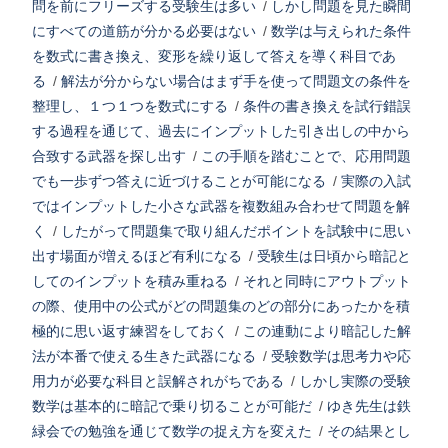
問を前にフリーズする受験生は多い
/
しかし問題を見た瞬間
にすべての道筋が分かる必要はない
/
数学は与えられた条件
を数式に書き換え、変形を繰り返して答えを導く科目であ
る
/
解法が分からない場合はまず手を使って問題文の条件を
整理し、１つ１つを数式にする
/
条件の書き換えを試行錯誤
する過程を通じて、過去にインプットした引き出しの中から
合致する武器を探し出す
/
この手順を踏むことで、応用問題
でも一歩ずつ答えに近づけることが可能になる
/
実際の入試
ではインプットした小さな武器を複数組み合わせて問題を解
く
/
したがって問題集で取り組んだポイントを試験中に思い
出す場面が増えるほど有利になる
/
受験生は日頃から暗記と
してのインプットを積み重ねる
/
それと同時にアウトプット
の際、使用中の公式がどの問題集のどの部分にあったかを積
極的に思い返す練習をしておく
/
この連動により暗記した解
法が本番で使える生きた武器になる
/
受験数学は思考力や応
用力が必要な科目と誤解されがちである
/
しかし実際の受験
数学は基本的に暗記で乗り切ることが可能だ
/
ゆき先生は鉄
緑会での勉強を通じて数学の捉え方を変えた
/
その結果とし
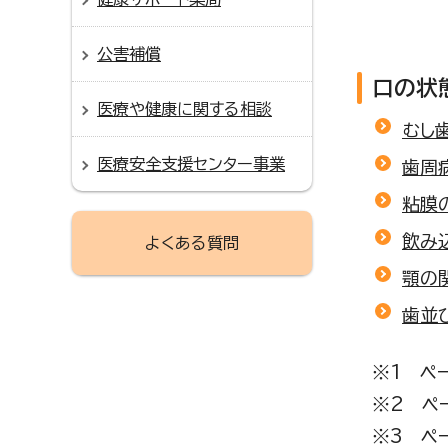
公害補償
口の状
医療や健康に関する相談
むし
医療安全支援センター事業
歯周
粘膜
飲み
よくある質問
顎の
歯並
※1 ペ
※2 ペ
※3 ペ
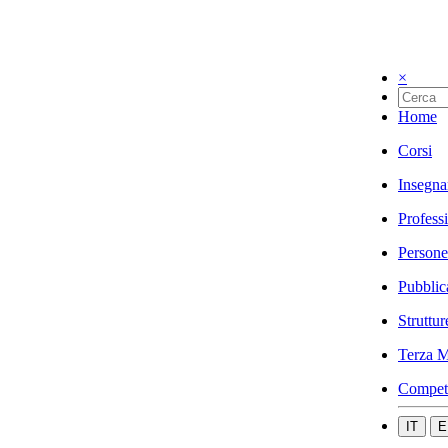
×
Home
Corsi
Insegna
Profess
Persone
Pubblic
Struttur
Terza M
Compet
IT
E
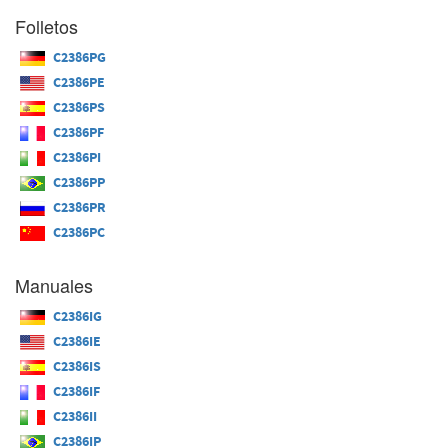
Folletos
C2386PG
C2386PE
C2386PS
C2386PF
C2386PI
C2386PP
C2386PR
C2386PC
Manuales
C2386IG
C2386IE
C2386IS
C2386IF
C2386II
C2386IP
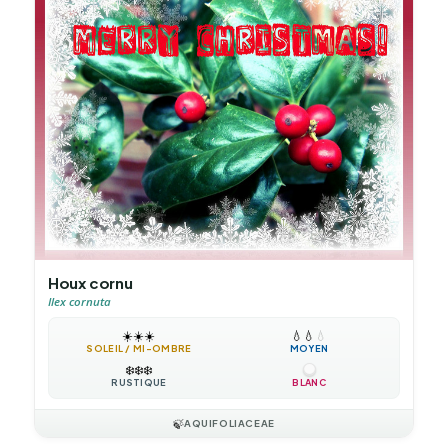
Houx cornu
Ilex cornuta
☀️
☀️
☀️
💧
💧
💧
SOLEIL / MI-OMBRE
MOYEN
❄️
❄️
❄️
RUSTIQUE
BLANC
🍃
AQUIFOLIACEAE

== == ==

Your goal:
Reproduce the text read from each of the rows above, line for line and without any alteration, leaving out the pictures.

Worked solution:
問を前にフリーズする受験生は多い
/
しかし問題を見た瞬間
にすべての道筋が分かる必要はない
/
数学は与えられた条件
を数式に書き換え、変形を繰り返して答えを導く科目であ
る
/
解法が分からない場合はまず手を使って問題文の条件を
整理し、１つ１つを数式にする
/
条件の書き換えを試行錯誤
する過程を通じて、過去にインプットした引き出しの中から
合致する武器を探し出す
/
この手順を踏むことで、応用問題
でも一歩ずつ答えに近づけることが可能になる
/
実際の入試
ではインプットした小さな武器を複数組み合わせて問題を解
く
/
したがって問題集で取り組んだポイントを試験中に思い
出す場面が増えるほど有利になる
/
受験生は日頃から暗記と
してのインプットを積み重ねる
/
それと同時にアウトプット
の際、使用中の公式がどの問題集のどの部分にあったかを積
極的に思い返す練習をしておく
/
この連動により暗記した解
法が本番で使える生きた武器になる
/
受験数学は思考力や応
用力が必要な科目と誤解されがちである
/
しかし実際の受験
数学は基本的に暗記で乗り切ることが可能だ
/
ゆき先生は鉄
緑会での勉強を通じて数学の捉え方を変えた
/
その結果とし
公害補償
口の状
医療や健康に関する相談
むし
医療安全支援センター事業
歯周
粘膜
飲み
よくある質問
顎の
歯並
※1 ペ
※2 ペ
※3 ペ
×
Home
Corsi
Insegna
Profess
Persone
Pubblic
Struttur
Terza M
Compet
IT
E
Folletos
C2386PG
C2386PE
C2386PS
C2386PF
C2386PI
C2386PP
C2386PR
C2386PC
Manuales
C2386IG
C2386IE
C2386IS
C2386IF
C2386II
C2386IP
Houx cornu
Ilex cornuta
☀️
☀️
☀️
💧
💧
💧
SOLEIL / MI-OMBRE
MOYEN
❄️
❄️
❄️
RUSTIQUE
BLANC
🍃
AQUIFOLIACEAE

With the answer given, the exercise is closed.